> Exercise prompt
Find the lines below holding the word "shift" and copy each of them.

(Beginning of Given data)

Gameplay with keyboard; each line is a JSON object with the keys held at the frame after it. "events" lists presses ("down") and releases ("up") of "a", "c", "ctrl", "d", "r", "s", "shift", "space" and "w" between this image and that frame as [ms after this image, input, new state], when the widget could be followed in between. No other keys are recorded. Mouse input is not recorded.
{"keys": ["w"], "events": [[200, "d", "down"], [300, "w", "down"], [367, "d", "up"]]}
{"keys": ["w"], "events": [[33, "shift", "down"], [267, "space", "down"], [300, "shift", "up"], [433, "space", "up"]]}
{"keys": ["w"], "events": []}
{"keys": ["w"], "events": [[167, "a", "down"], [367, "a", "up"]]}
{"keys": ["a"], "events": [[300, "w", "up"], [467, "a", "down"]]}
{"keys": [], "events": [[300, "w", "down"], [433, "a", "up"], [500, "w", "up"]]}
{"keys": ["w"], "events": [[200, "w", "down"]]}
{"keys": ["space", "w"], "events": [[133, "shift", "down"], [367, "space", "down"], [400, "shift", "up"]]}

(End of Given data)

> Answer section
Gameplay with keyboard; each line is a JSON object with the keys held at the frame after it. "events" lists presses ("down") and releases ("up") of "a", "c", "ctrl", "d", "r", "s", "shift", "space" and "w" between this image and that frame as [ms after this image, input, new state], when the widget could be followed in between. No other keys are recorded. Mouse input is not recorded.
{"keys": ["w"], "events": [[33, "shift", "down"], [267, "space", "down"], [300, "shift", "up"], [433, "space", "up"]]}
{"keys": ["space", "w"], "events": [[133, "shift", "down"], [367, "space", "down"], [400, "shift", "up"]]}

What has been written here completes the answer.